__What you have to do__
Reproduce every line of the entries below, character for character, with nothing changed or left out.
— begin Dataset extract —
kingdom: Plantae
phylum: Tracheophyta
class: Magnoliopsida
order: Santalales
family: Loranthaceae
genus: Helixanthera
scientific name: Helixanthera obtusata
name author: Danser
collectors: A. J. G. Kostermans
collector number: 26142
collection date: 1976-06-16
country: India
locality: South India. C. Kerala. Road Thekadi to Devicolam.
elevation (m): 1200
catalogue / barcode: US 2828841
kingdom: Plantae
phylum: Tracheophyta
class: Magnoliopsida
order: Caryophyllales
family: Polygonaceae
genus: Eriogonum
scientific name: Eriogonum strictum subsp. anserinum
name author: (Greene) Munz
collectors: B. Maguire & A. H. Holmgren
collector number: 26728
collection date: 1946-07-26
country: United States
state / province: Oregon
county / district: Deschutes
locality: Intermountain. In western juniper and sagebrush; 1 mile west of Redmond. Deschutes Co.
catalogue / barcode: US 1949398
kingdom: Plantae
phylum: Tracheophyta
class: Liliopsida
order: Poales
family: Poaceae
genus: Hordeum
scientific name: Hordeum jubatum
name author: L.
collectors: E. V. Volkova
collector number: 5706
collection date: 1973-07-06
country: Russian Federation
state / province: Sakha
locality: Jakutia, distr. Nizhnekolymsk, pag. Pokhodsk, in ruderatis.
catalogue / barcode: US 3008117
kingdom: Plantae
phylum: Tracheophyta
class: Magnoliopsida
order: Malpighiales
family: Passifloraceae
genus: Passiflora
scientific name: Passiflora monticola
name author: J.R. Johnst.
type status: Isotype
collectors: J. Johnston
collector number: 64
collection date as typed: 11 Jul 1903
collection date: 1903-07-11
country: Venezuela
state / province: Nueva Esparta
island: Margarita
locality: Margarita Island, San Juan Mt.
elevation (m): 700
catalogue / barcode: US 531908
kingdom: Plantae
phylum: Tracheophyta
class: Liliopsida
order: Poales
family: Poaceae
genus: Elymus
— end Dataset extract —
__Full answer__
kingdom: Plantae
phylum: Tracheophyta
class: Magnoliopsida
order: Santalales
family: Loranthaceae
genus: Helixanthera
scientific name: Helixanthera obtusata
name author: Danser
collectors: A. J. G. Kostermans
collector number: 26142
collection date: 1976-06-16
country: India
locality: South India. C. Kerala. Road Thekadi to Devicolam.
elevation (m): 1200
catalogue / barcode: US 2828841
kingdom: Plantae
phylum: Tracheophyta
class: Magnoliopsida
order: Caryophyllales
family: Polygonaceae
genus: Eriogonum
scientific name: Eriogonum strictum subsp. anserinum
name author: (Greene) Munz
collectors: B. Maguire & A. H. Holmgren
collector number: 26728
collection date: 1946-07-26
country: United States
state / province: Oregon
county / district: Deschutes
locality: Intermountain. In western juniper and sagebrush; 1 mile west of Redmond. Deschutes Co.
catalogue / barcode: US 1949398
kingdom: Plantae
phylum: Tracheophyta
class: Liliopsida
order: Poales
family: Poaceae
genus: Hordeum
scientific name: Hordeum jubatum
name author: L.
collectors: E. V. Volkova
collector number: 5706
collection date: 1973-07-06
country: Russian Federation
state / province: Sakha
locality: Jakutia, distr. Nizhnekolymsk, pag. Pokhodsk, in ruderatis.
catalogue / barcode: US 3008117
kingdom: Plantae
phylum: Tracheophyta
class: Magnoliopsida
order: Malpighiales
family: Passifloraceae
genus: Passiflora
scientific name: Passiflora monticola
name author: J.R. Johnst.
type status: Isotype
collectors: J. Johnston
collector number: 64
collection date as typed: 11 Jul 1903
collection date: 1903-07-11
country: Venezuela
state / province: Nueva Esparta
island: Margarita
locality: Margarita Island, San Juan Mt.
elevation (m): 700
catalogue / barcode: US 531908
kingdom: Plantae
phylum: Tracheophyta
class: Liliopsida
order: Poales
family: Poaceae
genus: Elymus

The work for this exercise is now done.